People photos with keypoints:
---
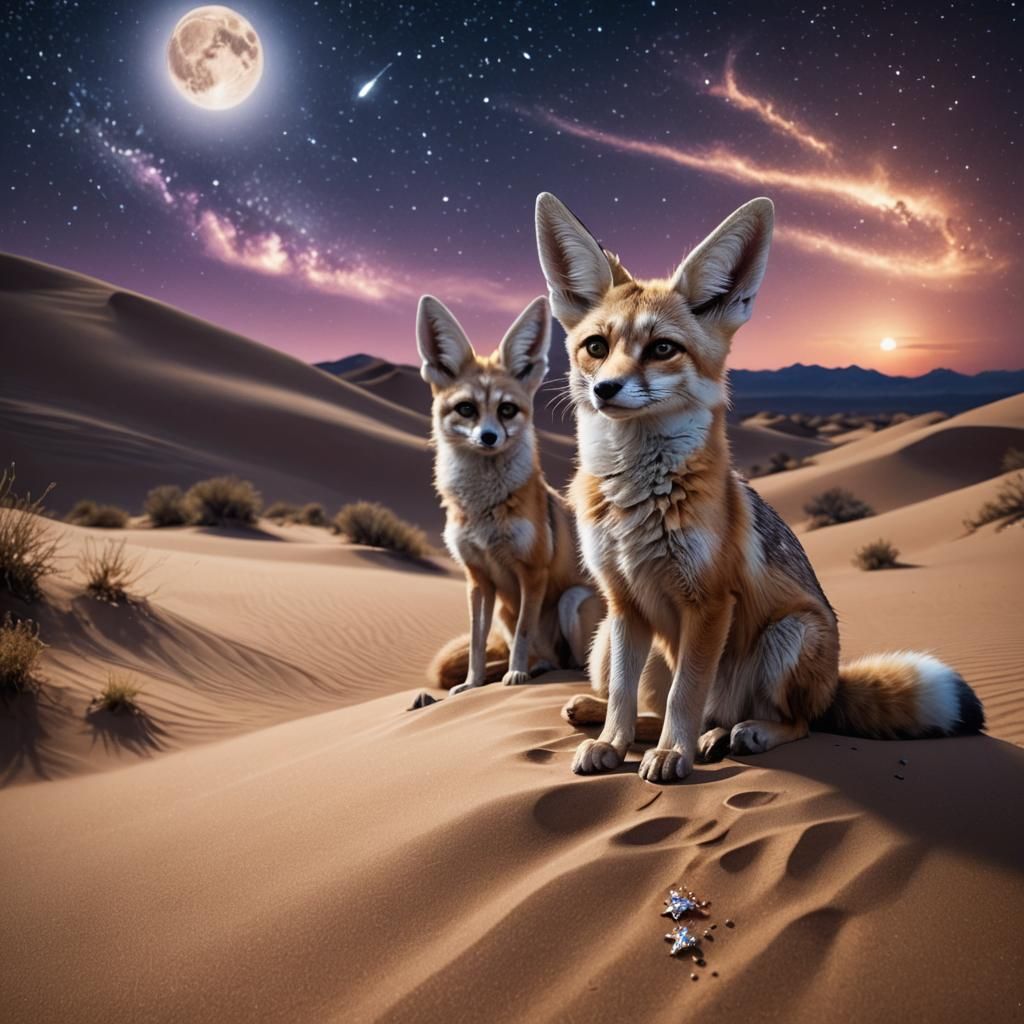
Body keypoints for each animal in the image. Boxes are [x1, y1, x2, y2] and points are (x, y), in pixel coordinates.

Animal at [417, 293, 602, 694]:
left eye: (507, 410)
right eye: (466, 409)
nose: (489, 437)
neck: (484, 511)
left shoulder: (533, 572)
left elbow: (522, 633)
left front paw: (514, 677)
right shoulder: (477, 579)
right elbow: (476, 641)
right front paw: (472, 684)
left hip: (572, 600)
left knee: (579, 663)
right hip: (504, 608)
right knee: (547, 658)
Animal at [533, 191, 985, 782]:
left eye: (662, 349)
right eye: (595, 346)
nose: (605, 389)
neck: (636, 499)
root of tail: (833, 684)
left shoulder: (709, 603)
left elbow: (685, 694)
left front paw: (673, 756)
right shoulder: (624, 602)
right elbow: (627, 699)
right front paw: (612, 742)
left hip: (788, 636)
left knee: (789, 722)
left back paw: (733, 735)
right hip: (603, 640)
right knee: (648, 705)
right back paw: (609, 717)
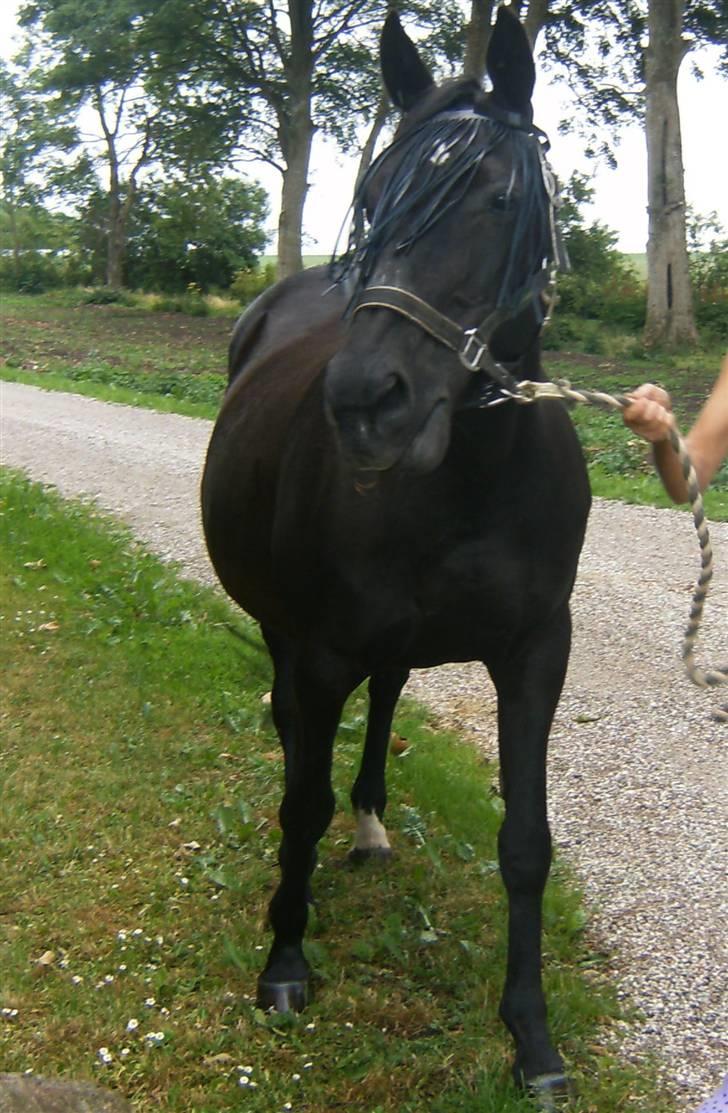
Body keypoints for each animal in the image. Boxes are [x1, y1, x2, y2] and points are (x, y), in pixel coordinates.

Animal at [201, 8, 592, 1104]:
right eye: (372, 197)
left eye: (499, 198)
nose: (366, 402)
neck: (473, 479)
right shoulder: (321, 646)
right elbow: (301, 802)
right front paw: (284, 961)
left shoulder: (536, 654)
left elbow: (526, 843)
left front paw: (532, 1038)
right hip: (284, 626)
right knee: (299, 725)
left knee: (384, 699)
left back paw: (374, 821)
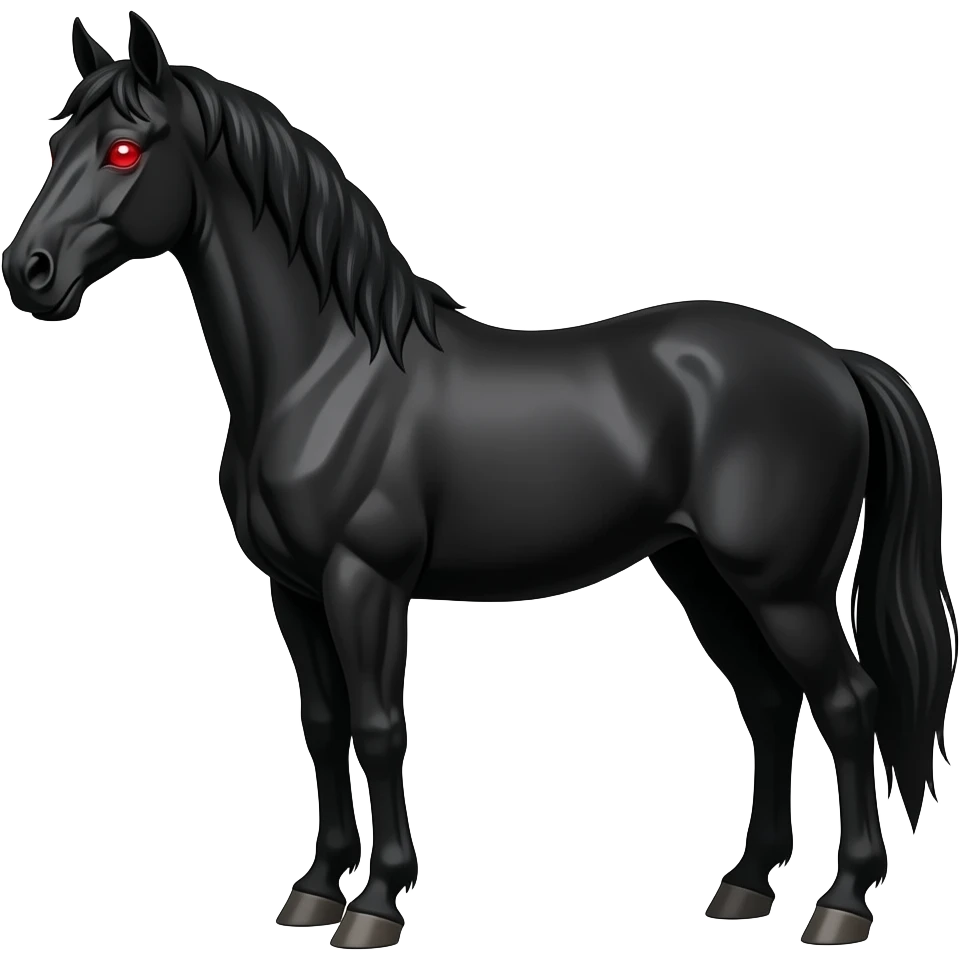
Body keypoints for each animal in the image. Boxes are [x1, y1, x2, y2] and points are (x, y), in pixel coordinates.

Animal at [3, 14, 955, 949]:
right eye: (56, 141)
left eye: (125, 149)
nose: (29, 272)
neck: (326, 372)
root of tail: (833, 361)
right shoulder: (294, 590)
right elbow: (324, 727)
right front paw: (314, 889)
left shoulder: (366, 582)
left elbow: (380, 728)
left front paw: (377, 904)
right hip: (702, 574)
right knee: (768, 701)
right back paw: (746, 885)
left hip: (784, 586)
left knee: (848, 703)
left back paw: (841, 903)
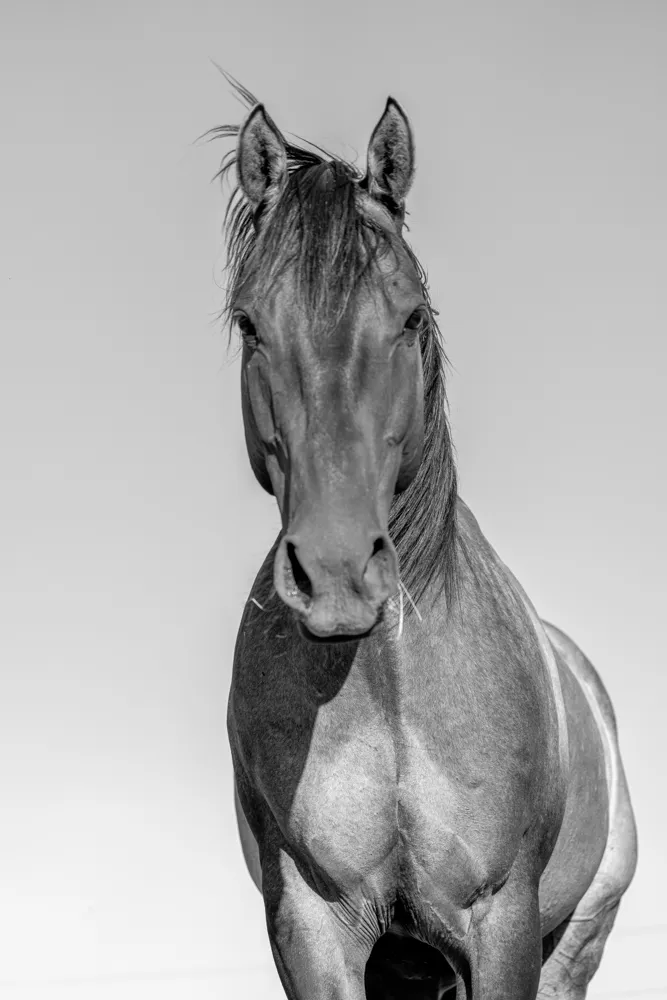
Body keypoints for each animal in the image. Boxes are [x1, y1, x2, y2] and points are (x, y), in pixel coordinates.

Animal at [212, 81, 637, 999]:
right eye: (251, 325)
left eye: (409, 316)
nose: (337, 574)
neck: (387, 683)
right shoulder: (312, 927)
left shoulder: (500, 924)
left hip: (572, 944)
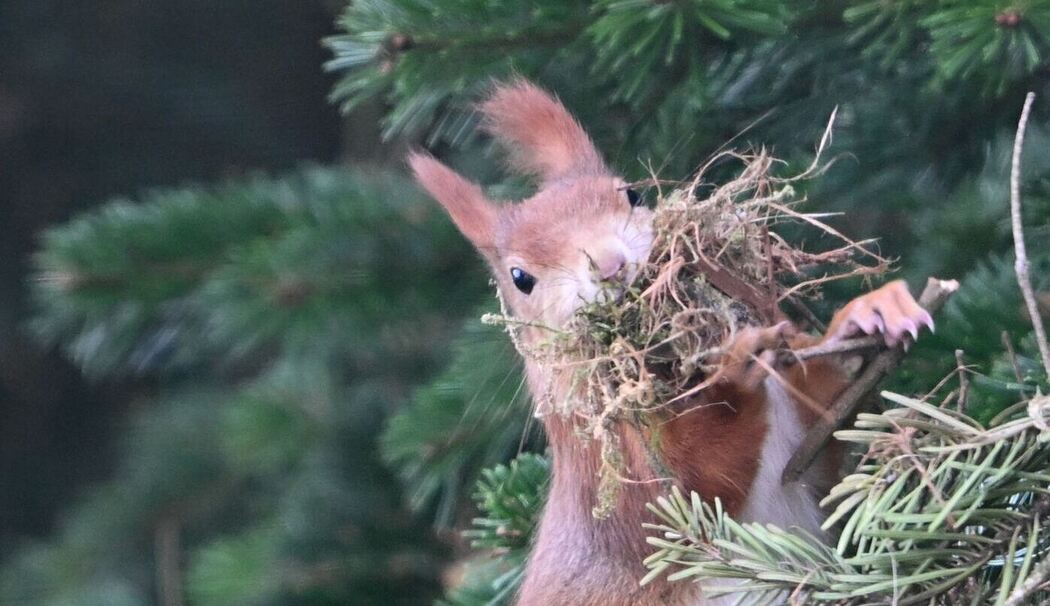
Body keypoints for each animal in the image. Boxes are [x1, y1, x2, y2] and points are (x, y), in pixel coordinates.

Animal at [409, 80, 933, 606]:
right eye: (520, 278)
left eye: (632, 193)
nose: (610, 265)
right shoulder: (619, 475)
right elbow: (695, 490)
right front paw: (730, 381)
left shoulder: (801, 452)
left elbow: (825, 436)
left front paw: (867, 315)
---
The response is to contain exactly the lines from the beginning of the data through the line containing "left back paw: (733, 735)", both ends included, and nothing else; omit the pictures.

_TASK SOLUTION:_
Body keypoints for each animal in the image. Boxes are [x1, y1, x2, y2] and points are (x, y), in pixel coordinates.

Animal at [417, 293, 602, 694]:
left eye: (507, 410)
right eye: (466, 409)
nose: (489, 437)
neck: (484, 511)
left shoulder: (533, 572)
left elbow: (522, 633)
left front paw: (514, 677)
right shoulder: (477, 579)
right elbow: (476, 641)
right front paw: (472, 684)
left hip: (572, 600)
left knee: (579, 663)
right hip: (504, 608)
right knee: (547, 658)
Animal at [533, 191, 985, 782]:
left eye: (662, 349)
right eye: (595, 346)
nose: (605, 389)
neck: (636, 499)
root of tail: (833, 684)
left shoulder: (709, 603)
left elbow: (685, 694)
left front paw: (673, 756)
right shoulder: (624, 602)
right elbow: (627, 699)
right front paw: (612, 742)
left hip: (788, 636)
left knee: (789, 722)
left back paw: (733, 735)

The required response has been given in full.